Lakshmi Rhone wrote:
> Regarding the purpose of accumulation Marx tells us that the aim of the
> entire process ‘does not by any means exclude increasing consumption on the
> part of the capitalist as his surplus value ... increases; on the contrary,
> it emphatically includes it’ (1956, p. 70). Marx also writes: "we find that
> certain exponents of the mercantile system ... deliver lengthy sermons to
> the effect that the individual capitalist should consume only as much as the
> labourer, that the nation of capitalists should leave the consumption of
> their own commodities, and the consumption process in general, to the other,
> less intelligent nations. (Marx, 1956, p. 60) The quotes are from Capital
> vol II
>
> Capitalists could consume surplus value, but then their consumption fund
> would be extinguished.  Only  by renovating enterprise through the
> capitalization of surplus value and accumulation of capital, can the
> capitalists hope to enjoy an infinite series of sums for their own
> consumption. In this way the capitalists both personify capital and indulge
> themselves. And that is how what you think is a contradiction is resolved.
> Note again the accumulation process emphatically includes not only
> capitalist consumption but--as long as it is proceeding well--increasing
> sums for capitalist consumption.
> It is wholly misleading to characterize capitalists as ascetic social
> servants. Weber took some lines in Marx to create a whole theory of the
> worldly asceticism of the bourgeoisie. But this is a mischaracterization
> .... At any rate,
> capitalists do not sit idly by once the accumulation process begins eating
> into the size of their sums for capitalist consumption, and historically
> they have reduced accumulation to maintain their consumption.

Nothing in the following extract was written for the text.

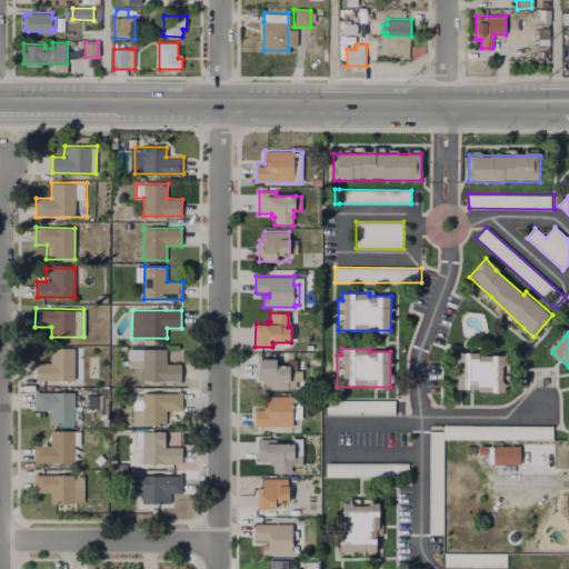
[(75,349),(75,380),(36,380),(36,362),(51,362),(51,349),(75,349)]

besides Weber, who thinks that Marx ignores capitalist consumption or
assumes it away? In volume I, chapter 24, section 3, he discusses this
issue. To some degree, the rate of accumulation (or the ratio of
accumulation to surplus-value) is a subjective decision. Capitalists
face a "Faustian conflict between the passion of accumulation, and the
desire for enjoyment." (NC stories of saving being a voluntary matter
apply best to those with social power.) He sees "accumulate,
accumulate!" as the "Moses and the prophets" to the capitalists, but
points to the way that capitalists often violate their own moral
principles.

By the way, we should reject the myth that for Marx, workers never
save. The assumption that workers have a zero MPC only works as a
first approximation, since Marx refers to them having savings.
-- 
Jim Devine / If you're going to support the lesser of two evils, you
should at least know the nature of that evil.